-- SUPPLIED ENTRIES --
-=-=-
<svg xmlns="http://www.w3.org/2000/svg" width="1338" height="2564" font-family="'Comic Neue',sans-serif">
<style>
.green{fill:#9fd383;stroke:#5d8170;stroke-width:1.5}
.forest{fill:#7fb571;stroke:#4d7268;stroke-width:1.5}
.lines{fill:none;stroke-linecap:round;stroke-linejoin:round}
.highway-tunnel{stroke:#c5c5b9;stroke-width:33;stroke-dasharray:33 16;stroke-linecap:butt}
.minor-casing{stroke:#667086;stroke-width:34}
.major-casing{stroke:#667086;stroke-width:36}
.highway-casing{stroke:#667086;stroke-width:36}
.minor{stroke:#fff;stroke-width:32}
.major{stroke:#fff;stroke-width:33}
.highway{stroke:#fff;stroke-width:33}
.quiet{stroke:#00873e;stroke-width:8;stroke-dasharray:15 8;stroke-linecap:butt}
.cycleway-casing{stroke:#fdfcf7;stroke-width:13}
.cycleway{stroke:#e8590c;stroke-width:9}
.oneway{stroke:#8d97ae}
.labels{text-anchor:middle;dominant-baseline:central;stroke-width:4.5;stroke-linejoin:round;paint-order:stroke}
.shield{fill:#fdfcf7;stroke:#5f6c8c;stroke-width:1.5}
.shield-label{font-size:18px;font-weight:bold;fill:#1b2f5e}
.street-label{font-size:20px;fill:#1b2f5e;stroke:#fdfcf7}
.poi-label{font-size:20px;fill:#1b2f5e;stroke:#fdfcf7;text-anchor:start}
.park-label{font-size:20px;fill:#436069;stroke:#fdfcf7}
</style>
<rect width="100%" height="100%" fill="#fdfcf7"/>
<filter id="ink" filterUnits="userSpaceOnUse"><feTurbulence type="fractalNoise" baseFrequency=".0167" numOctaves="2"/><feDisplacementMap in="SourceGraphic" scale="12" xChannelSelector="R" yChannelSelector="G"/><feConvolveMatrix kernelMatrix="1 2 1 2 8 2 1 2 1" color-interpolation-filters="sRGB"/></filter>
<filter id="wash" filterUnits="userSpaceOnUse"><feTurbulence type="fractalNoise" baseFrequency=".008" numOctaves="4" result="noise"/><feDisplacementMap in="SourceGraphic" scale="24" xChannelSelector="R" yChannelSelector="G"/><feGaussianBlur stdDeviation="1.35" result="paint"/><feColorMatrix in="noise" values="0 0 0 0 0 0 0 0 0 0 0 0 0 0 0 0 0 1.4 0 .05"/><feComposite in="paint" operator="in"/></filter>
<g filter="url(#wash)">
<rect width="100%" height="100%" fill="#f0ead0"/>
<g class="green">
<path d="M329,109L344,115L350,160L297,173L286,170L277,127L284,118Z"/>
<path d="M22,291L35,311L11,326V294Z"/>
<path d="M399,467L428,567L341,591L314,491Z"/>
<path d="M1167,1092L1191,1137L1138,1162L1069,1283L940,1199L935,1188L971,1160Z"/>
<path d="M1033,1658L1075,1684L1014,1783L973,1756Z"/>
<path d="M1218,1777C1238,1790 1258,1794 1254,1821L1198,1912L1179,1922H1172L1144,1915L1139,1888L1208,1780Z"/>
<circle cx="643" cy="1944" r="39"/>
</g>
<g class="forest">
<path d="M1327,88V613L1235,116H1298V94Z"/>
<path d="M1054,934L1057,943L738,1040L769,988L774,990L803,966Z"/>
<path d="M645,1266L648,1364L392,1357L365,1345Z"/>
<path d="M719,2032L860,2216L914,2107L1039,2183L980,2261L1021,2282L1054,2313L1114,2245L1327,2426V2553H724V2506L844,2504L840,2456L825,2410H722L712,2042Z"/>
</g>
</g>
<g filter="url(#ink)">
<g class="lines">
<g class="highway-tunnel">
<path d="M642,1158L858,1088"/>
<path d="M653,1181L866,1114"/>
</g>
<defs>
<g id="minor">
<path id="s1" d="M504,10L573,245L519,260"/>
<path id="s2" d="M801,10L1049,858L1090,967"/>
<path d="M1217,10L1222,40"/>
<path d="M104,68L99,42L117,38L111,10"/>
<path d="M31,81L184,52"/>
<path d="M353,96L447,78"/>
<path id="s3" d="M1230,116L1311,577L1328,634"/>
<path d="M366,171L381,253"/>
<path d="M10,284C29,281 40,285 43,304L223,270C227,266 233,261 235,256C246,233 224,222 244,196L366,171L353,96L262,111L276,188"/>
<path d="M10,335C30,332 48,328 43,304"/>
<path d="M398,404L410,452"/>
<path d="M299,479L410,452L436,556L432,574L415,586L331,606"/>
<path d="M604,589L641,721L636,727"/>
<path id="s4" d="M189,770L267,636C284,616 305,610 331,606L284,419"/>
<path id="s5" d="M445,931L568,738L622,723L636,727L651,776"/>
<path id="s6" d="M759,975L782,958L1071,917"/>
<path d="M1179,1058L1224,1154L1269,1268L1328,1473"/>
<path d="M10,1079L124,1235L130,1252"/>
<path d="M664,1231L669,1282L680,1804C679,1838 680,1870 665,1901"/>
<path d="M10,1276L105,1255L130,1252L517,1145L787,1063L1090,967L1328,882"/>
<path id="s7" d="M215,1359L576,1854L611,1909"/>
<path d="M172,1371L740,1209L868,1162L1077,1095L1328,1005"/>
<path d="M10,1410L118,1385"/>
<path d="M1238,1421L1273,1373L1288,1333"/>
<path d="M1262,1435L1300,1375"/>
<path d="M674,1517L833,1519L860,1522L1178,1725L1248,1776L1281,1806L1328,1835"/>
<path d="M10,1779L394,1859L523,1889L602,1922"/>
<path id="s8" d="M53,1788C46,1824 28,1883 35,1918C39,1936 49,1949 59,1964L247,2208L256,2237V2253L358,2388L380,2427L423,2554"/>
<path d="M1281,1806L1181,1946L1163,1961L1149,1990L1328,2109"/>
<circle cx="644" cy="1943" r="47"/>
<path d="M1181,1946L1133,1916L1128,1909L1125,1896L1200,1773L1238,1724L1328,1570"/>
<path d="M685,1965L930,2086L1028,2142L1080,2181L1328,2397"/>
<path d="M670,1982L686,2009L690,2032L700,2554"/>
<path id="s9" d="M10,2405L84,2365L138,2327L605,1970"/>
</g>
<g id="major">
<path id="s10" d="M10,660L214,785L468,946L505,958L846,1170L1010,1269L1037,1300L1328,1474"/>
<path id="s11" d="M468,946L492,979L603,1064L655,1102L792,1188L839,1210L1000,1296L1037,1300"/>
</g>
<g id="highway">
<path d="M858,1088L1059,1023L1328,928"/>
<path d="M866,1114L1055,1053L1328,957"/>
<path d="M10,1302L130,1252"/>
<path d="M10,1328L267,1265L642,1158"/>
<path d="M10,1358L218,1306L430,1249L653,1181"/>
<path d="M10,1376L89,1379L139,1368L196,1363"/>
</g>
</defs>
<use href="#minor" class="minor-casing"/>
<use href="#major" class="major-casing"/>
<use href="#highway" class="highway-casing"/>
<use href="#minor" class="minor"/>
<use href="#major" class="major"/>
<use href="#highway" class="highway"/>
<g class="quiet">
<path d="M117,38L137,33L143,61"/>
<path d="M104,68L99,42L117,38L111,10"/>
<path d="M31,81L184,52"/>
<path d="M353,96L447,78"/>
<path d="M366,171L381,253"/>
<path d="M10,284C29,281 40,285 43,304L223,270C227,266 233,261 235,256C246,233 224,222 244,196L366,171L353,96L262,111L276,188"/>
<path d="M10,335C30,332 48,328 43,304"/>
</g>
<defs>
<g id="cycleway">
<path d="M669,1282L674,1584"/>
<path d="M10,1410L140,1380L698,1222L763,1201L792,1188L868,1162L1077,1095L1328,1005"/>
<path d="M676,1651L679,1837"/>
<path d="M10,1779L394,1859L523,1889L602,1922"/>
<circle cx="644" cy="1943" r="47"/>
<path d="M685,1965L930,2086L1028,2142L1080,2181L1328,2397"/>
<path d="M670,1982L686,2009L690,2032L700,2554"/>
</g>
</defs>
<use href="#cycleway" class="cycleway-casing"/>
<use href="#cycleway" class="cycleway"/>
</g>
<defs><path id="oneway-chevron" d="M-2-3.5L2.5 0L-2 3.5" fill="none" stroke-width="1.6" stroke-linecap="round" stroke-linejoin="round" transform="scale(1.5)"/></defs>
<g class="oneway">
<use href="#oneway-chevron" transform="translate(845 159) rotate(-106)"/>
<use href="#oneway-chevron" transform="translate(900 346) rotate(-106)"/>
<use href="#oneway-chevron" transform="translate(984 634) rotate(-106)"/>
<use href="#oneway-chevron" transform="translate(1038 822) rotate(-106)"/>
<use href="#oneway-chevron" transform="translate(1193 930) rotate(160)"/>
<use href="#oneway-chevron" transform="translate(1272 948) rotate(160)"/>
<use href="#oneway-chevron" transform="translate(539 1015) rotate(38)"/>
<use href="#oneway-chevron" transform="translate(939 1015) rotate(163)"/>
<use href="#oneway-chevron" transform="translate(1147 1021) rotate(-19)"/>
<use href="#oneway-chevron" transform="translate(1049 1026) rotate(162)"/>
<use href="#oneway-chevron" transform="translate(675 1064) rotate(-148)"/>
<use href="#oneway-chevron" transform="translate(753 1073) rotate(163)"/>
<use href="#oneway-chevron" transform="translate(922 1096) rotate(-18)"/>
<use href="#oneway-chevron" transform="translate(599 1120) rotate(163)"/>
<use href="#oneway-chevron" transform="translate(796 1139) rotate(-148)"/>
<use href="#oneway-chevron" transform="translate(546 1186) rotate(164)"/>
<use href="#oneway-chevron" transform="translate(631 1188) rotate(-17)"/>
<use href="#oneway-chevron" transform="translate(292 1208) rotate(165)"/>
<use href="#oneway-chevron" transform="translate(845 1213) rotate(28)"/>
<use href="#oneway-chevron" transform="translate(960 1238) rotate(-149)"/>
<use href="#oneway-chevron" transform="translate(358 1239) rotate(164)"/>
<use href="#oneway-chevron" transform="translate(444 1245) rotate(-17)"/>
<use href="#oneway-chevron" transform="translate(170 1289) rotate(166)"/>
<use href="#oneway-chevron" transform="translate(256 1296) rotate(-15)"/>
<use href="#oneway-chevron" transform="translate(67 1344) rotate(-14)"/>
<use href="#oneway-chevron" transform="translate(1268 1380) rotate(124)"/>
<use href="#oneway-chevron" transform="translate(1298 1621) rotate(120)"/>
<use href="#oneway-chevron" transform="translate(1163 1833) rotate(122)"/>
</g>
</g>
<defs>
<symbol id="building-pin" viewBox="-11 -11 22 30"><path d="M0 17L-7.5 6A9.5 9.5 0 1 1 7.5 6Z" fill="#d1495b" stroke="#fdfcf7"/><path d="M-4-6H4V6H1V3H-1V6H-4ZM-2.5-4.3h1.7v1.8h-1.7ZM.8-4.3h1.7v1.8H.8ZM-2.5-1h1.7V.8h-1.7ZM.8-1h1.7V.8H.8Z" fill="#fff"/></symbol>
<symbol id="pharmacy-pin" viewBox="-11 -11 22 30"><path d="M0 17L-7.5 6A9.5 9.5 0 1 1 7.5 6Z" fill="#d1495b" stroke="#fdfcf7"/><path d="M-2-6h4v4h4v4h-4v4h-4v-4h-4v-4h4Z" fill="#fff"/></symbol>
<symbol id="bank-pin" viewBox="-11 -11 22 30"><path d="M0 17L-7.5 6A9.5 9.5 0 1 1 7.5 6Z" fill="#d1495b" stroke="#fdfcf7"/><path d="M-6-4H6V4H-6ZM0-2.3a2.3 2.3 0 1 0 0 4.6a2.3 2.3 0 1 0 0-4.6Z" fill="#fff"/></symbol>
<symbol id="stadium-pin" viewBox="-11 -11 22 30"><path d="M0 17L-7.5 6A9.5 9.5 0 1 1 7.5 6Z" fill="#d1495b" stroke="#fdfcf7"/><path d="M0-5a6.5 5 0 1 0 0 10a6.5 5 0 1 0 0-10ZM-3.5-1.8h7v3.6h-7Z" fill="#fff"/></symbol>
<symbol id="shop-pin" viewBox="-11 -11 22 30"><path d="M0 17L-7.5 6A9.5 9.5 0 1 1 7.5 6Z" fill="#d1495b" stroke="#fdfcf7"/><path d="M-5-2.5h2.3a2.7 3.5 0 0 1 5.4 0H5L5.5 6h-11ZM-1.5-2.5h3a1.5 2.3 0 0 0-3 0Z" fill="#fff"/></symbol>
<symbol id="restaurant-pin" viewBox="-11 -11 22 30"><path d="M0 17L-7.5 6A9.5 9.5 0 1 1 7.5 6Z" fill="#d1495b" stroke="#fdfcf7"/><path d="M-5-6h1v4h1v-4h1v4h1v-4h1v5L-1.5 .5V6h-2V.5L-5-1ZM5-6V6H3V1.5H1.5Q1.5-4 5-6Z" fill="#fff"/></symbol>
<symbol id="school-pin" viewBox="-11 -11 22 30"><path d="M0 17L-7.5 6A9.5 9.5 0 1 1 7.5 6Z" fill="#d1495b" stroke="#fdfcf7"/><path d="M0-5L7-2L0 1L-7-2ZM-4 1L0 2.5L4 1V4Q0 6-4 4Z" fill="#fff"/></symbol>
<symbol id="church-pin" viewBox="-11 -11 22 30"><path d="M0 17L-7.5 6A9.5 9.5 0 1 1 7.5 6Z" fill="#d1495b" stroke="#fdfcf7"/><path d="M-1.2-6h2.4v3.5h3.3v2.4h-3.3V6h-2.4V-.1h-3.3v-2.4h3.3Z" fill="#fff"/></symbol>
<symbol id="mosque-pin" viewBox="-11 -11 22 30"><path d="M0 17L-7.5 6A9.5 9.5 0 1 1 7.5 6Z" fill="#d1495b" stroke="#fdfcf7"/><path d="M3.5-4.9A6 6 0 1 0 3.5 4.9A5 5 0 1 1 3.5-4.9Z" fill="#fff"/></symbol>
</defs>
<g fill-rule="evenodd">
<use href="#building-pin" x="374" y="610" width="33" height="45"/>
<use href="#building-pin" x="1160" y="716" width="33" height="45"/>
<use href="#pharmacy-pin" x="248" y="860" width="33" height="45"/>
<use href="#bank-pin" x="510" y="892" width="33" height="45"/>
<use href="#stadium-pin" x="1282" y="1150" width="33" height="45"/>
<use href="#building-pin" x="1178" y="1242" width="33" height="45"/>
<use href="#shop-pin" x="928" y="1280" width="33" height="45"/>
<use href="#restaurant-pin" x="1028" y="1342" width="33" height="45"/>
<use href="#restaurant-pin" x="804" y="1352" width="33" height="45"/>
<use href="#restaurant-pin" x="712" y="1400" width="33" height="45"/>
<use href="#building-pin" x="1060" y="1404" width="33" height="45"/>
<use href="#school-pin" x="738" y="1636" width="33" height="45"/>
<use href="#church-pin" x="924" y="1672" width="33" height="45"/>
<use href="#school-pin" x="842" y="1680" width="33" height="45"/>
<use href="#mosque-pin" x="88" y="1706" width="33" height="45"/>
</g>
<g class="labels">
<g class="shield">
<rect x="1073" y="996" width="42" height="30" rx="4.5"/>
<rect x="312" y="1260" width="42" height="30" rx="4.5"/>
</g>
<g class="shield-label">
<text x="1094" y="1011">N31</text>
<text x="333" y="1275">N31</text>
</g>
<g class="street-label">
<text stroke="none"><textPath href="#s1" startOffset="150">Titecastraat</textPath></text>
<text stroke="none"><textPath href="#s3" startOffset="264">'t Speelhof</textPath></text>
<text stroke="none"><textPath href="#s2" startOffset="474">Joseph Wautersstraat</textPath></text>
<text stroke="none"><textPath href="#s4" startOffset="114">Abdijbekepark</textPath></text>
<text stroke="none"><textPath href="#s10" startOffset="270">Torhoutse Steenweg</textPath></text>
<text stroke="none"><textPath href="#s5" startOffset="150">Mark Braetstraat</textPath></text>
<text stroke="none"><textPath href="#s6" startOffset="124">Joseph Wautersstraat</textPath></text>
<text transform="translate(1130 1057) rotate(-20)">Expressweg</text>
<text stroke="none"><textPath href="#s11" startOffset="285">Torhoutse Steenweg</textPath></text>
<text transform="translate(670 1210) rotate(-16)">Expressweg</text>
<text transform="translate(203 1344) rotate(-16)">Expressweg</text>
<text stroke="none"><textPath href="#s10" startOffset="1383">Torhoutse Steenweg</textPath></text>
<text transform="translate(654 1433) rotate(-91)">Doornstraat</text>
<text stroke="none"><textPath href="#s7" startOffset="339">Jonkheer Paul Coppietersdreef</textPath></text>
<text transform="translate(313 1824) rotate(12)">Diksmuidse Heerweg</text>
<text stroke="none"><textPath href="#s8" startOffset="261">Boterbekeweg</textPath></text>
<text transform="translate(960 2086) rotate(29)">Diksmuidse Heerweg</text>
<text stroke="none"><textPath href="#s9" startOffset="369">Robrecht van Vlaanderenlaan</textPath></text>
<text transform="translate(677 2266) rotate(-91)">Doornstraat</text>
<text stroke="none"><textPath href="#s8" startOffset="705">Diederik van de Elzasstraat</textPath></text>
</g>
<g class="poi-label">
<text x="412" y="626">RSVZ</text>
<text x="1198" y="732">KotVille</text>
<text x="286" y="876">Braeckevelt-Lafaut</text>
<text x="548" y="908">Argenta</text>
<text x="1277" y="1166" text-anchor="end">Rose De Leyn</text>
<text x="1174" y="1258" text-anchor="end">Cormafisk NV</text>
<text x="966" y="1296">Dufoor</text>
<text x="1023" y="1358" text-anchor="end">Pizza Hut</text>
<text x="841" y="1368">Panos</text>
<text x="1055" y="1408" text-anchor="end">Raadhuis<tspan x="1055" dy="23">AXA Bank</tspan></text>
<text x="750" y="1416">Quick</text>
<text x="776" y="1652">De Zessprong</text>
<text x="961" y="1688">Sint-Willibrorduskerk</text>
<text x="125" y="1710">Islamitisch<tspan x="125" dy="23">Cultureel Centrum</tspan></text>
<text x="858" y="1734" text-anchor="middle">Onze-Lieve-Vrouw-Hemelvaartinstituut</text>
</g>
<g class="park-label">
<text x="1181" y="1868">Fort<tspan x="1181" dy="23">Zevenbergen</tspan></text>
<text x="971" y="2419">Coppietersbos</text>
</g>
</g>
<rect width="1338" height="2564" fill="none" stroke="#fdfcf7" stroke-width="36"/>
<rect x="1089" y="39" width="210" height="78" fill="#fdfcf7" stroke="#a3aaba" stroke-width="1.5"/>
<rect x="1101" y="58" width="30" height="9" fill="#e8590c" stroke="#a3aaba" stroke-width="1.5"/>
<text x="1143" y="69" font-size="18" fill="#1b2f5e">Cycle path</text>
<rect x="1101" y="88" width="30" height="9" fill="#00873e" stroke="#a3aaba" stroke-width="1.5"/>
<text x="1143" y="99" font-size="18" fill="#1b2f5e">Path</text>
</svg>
-=-=-
-- PROBLEM DETAILS --
For every line above that includes the word "wash", return the line.

-- SOLUTION FOR THIS TASK --
<filter id="wash" filterUnits="userSpaceOnUse"><feTurbulence type="fractalNoise" baseFrequency=".008" numOctaves="4" result="noise"/><feDisplacementMap in="SourceGraphic" scale="24" xChannelSelector="R" yChannelSelector="G"/><feGaussianBlur stdDeviation="1.35" result="paint"/><feColorMatrix in="noise" values="0 0 0 0 0 0 0 0 0 0 0 0 0 0 0 0 0 1.4 0 .05"/><feComposite in="paint" operator="in"/></filter>
<g filter="url(#wash)">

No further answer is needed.